▸ Written task
Render the records below as a Markdown table with the columns Row and Text. Put each line in its own row, number the rows in order, and leave out blank lines and pictures.

(Chart understanding data)
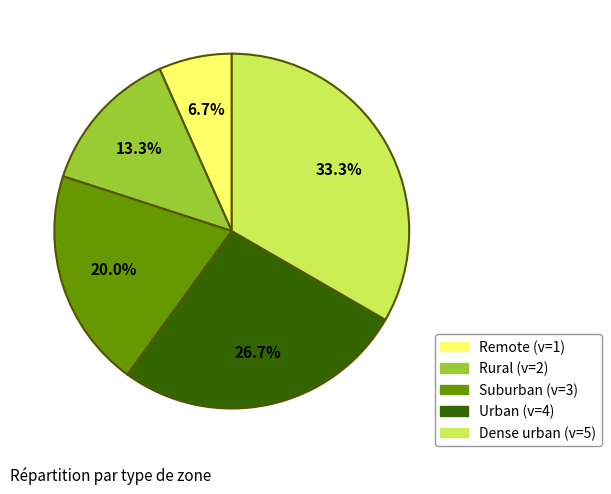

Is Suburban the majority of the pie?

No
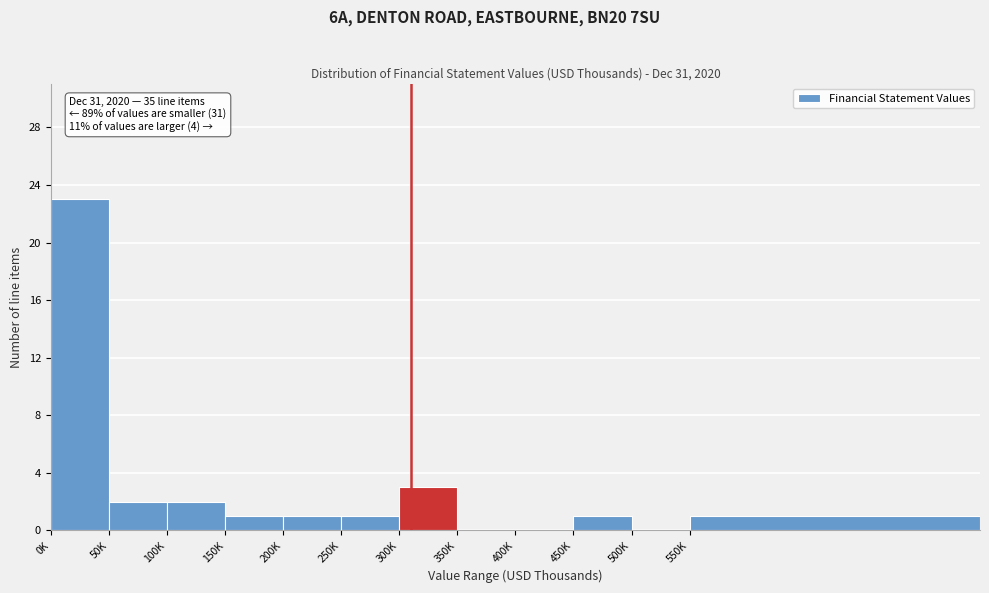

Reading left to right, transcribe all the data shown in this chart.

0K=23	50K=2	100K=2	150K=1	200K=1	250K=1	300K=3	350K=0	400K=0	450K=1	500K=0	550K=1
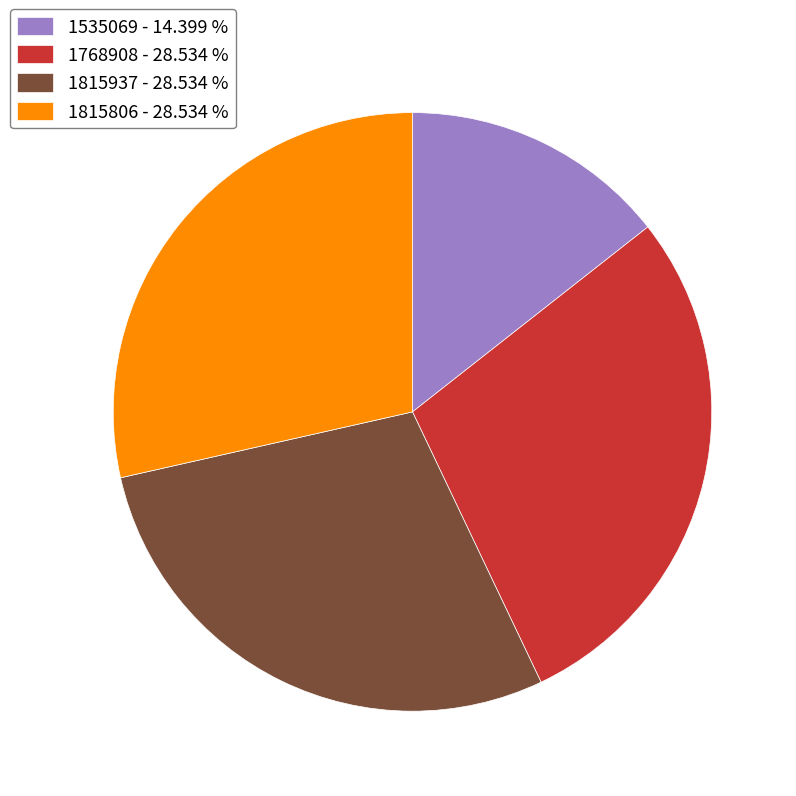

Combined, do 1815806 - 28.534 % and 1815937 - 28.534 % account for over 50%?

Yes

▸ Output below
| Row | Text |
|---|---|
| 1 | Is Suburban the majority of the pie? |
| 2 | No |
| 3 | Reading left to right, transcribe all the data shown in this chart. |
| 4 | 0K=23	50K=2	100K=2	150K=1	200K=1	250K=1	300K=3	350K=0	400K=0	450K=1	500K=0	550K=1 |
| 5 | Combined, do 1815806 - 28.534 % and 1815937 - 28.534 % account for over 50%? |
| 6 | Yes |